In The Knight’s Tale, the knight posits to us a question: Which is worse – being imprisoned, only to see your beloved from your small window, or being set free but never being able to see your beloved again? At first, I dismissed this question completely. If you know anything about this knight in Geoffrey Chaucer’s famous frame narrative, you’ll know that he’s arrogant, determined to tell the best story, as is determined by the structure of famous, classical, scholarly epics. I thought to myself, “Well, both answers are horrible. This is a stupid question.” This philosophical inquiry could only exist to make the knight seem learned in the ways of the “art of thinking.” That’s the only function of this ridiculous, depressing dilemma.
But then, this question began to haunt me. It seemed like there was no possible answer to the men’s plight. But, as I continued to think through this dilemma, I related it to my own long-term, long distance relationship, one with no end to this distance in sight. After all, Chaucer addresses us in this passage as “you lovers.” Finally, in the context of my own life, I understood the question:
We choose hope. We choose the prison for the sliver of light from the window that warms our cheeks as we look on toward our beloved. We choose the patience and the sacrifice because, ultimately, we choose love. Though these two choices look the same initially – both filled with longing and anguish – I know otherwise. If you truly love someone, you don’t turn your back on them, no matter how difficult the situation. Instead, you grab onto whatever glimmer of hope you can find in the dark prison cell, and you hold on.

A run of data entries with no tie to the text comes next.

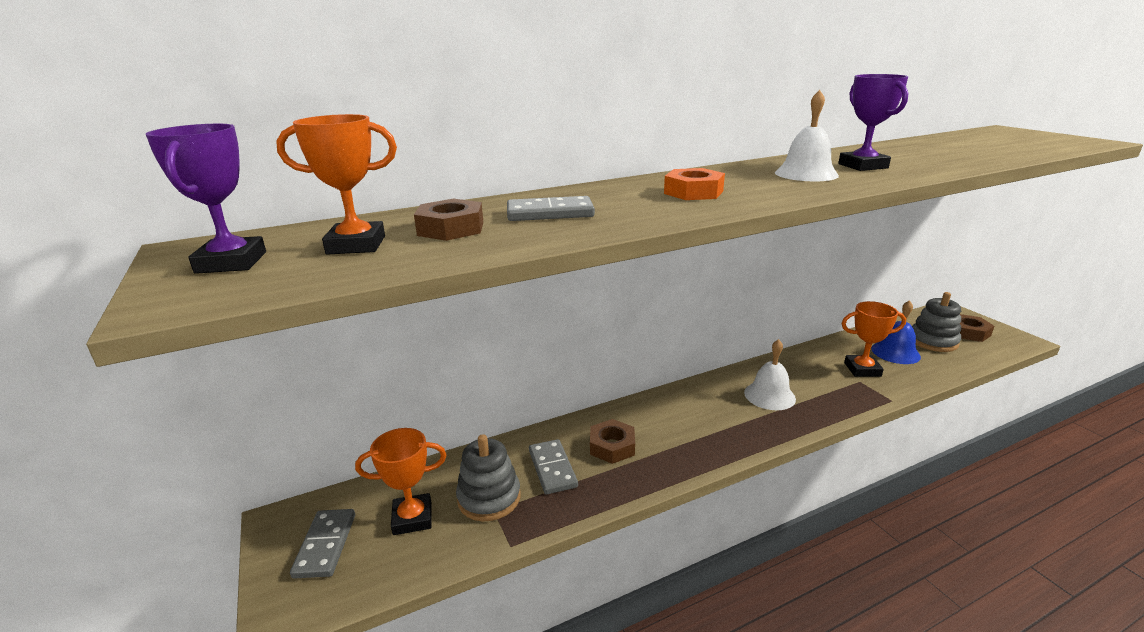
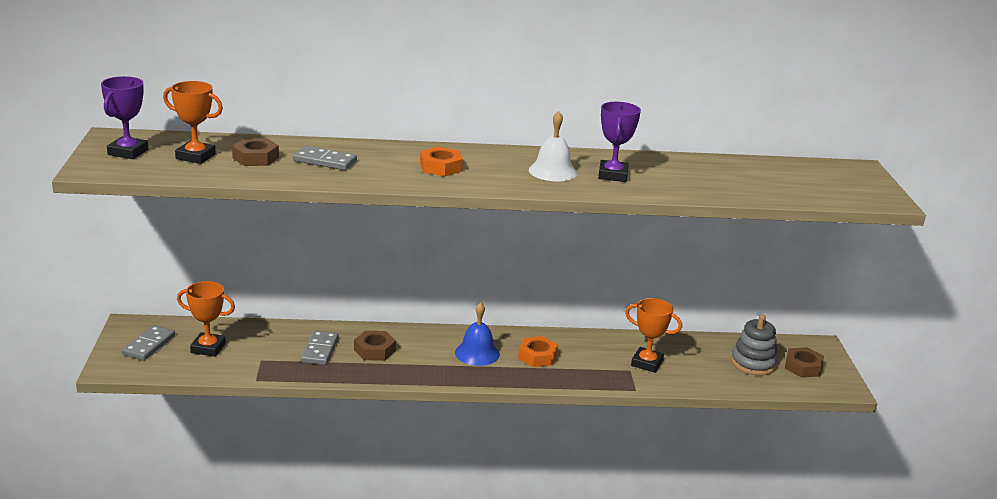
camera: 20 degrees right, 0 degrees up
grey stacking toy [456,434,521,521] -> none
white bell [744,339,796,410] -> orange nut [518,336,558,367]
blue bell [871,300,921,364] -> blue bell moved to [455,302,500,366]

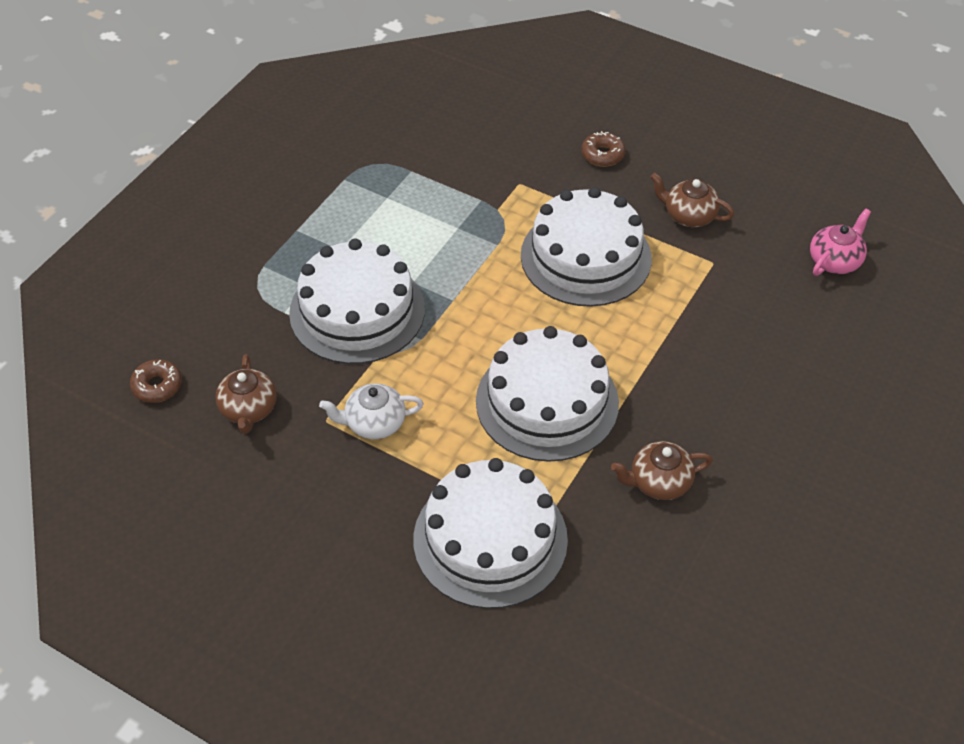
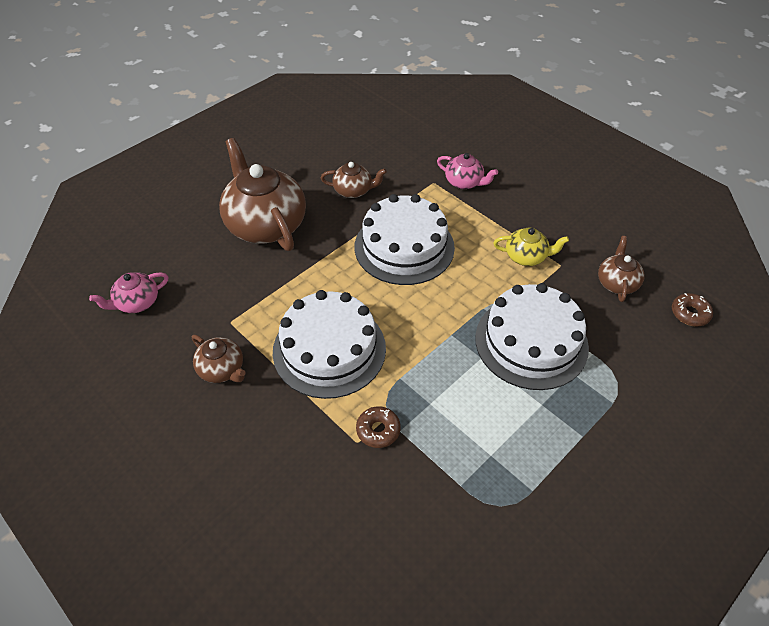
camera: 165 degrees left, 0 degrees up
white teapot [319,383,424,439] -> yellow teapot [493,228,569,266]
white cake [413,458,568,609] -> pink teapot [437,153,498,189]
brown donut [581,131,626,167] -> brown donut moved to [356,406,401,448]
none -> brown teapot [219,138,306,251]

After all, it is Palamon who looks on patiently from the shrunken prison window, Palamon who prays to the goddess of love, and Palamon who unites with his beloved in the end. In the end, love wins.
Sure, this story has a few flaws (like can love at first sight be real love, and what about Emilye’s agency in this whole saga anyway?) but, as much as we criticize the satire of this arrogant knight and his clueless misrepresentation of traditional courtly love, I think the knight who tells this tale got one thing right: He chose hope. He chose love.